Zack_M_Davis 21 May 2024 21:24 UTC
LW: 9 AF: 6
0
AF

it seems to me that Anthropic has so far failed to apply its interpretability techniques to practical tasks and show that they are competitive

Do you not consider the steering examples in the recent paper to be a practical task, or do you think that competitiveness hasn’t been demonstrated (because people were already doing activation steering without SAEs)? My understanding of the case for activation steering with unsupervisedly-learned features is that it could circumvent some failure modes of RLHF.
- scasper 21 May 2024 22:15 UTC
  LW: 24 AF: 13
  9
  AF Parent
  Thanks for the comment. I think the experiments you mention are good (why I think the paper met 3), but I don’t think that its competitiveness has been demonstrated (why I think the paper did not meet 6 or 10). I think there are two problems.
  First, is that it’s under a streetlight.
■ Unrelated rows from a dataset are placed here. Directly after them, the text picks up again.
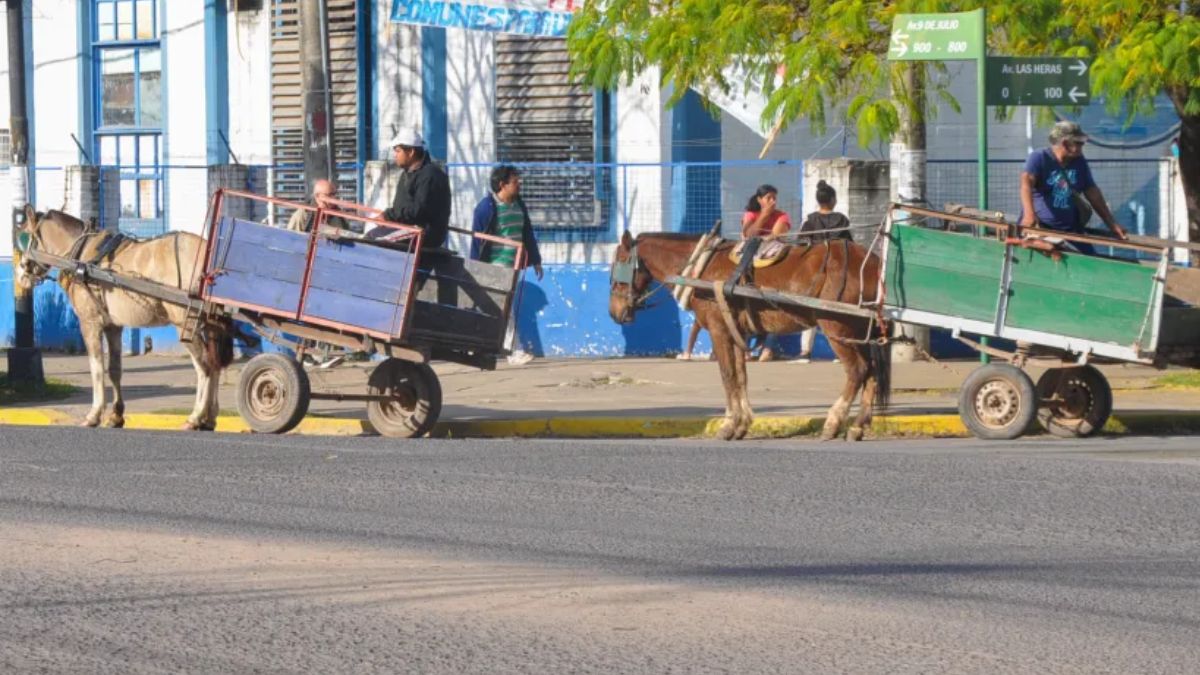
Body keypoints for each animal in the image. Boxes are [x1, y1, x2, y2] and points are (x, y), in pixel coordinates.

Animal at [14, 205, 234, 427]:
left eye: (23, 237)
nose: (21, 276)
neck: (80, 254)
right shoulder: (113, 326)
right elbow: (114, 369)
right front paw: (116, 415)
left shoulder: (89, 323)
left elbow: (96, 367)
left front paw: (94, 414)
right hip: (210, 324)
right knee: (214, 362)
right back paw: (210, 418)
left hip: (185, 324)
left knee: (204, 365)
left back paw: (196, 416)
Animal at [614, 229, 888, 441]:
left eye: (618, 266)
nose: (614, 313)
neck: (701, 267)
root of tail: (872, 262)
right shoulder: (737, 332)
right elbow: (740, 376)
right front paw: (741, 424)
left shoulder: (719, 330)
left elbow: (727, 376)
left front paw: (727, 425)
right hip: (858, 331)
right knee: (872, 371)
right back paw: (857, 427)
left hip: (836, 328)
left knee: (857, 370)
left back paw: (833, 422)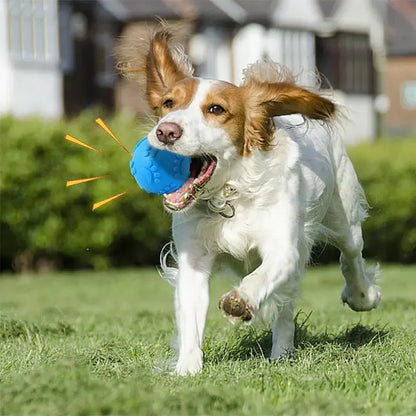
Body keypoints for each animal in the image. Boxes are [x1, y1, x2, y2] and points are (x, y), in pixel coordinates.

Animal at [116, 29, 380, 374]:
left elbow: (261, 277)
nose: (166, 131)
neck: (231, 195)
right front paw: (187, 369)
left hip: (343, 218)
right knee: (286, 306)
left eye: (216, 109)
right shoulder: (194, 260)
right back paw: (282, 352)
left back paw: (362, 296)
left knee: (351, 257)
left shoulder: (284, 249)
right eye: (168, 103)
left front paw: (239, 302)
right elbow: (191, 319)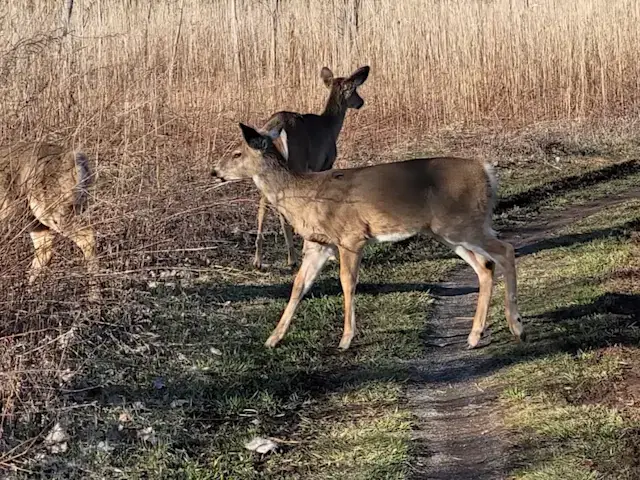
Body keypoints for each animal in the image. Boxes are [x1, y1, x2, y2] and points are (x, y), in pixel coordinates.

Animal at [0, 142, 99, 298]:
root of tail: (75, 157)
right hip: (35, 216)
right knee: (44, 247)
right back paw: (28, 292)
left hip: (51, 212)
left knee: (87, 237)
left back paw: (94, 295)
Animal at [213, 123, 525, 351]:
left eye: (237, 153)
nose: (215, 171)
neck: (304, 194)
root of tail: (486, 171)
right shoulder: (318, 244)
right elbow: (299, 286)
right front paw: (273, 338)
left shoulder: (350, 237)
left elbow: (347, 283)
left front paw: (345, 339)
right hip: (447, 233)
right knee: (485, 267)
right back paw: (474, 336)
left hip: (461, 224)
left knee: (505, 250)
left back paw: (516, 326)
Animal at [250, 65, 370, 269]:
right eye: (354, 90)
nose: (361, 102)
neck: (330, 126)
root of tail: (276, 127)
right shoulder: (325, 162)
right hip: (295, 159)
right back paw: (292, 258)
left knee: (262, 205)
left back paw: (258, 260)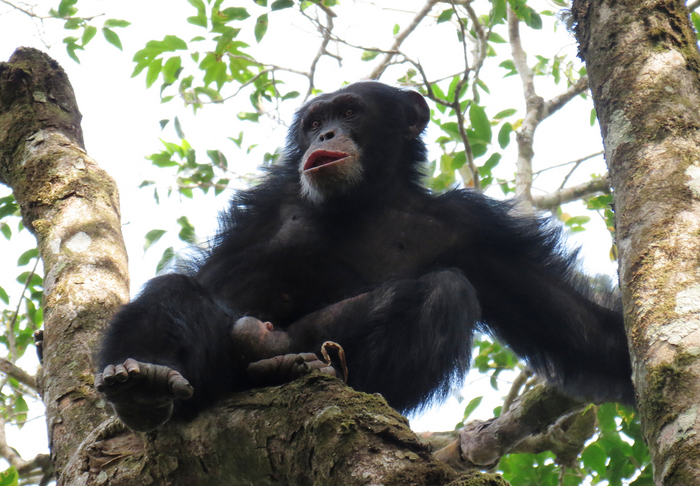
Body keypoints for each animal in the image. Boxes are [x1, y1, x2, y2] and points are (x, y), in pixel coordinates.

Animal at [94, 81, 636, 430]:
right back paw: (145, 384)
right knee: (180, 294)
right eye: (315, 121)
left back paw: (282, 359)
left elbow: (584, 329)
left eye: (351, 112)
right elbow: (218, 286)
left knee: (445, 292)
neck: (365, 201)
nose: (325, 135)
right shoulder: (268, 206)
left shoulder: (477, 231)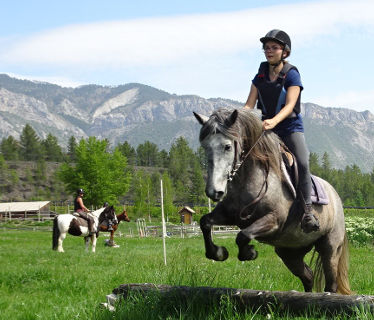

Ideally, there would be an experiment that began with a predetermined set of edits (e.g., one from Meng et al., 2022) and then used SAEs to perform them.
  Second, there’s no baseline that SAE edits are compared to. There are lots of techniques from the editing, finetuning, steering, rep-E, data curation, etc. literatures that people use to make specific changes to models’ behaviors. Ideally, we’d want SAEs to be competitive with them. Unfortunately, good comparisons would be hard because using SAEs for editing models is a pretty unique method with lots of compute required upfront. This would make it non-straightforward to compare the difficulty of making different changes with different methods, but it does not obviate the need for baselines.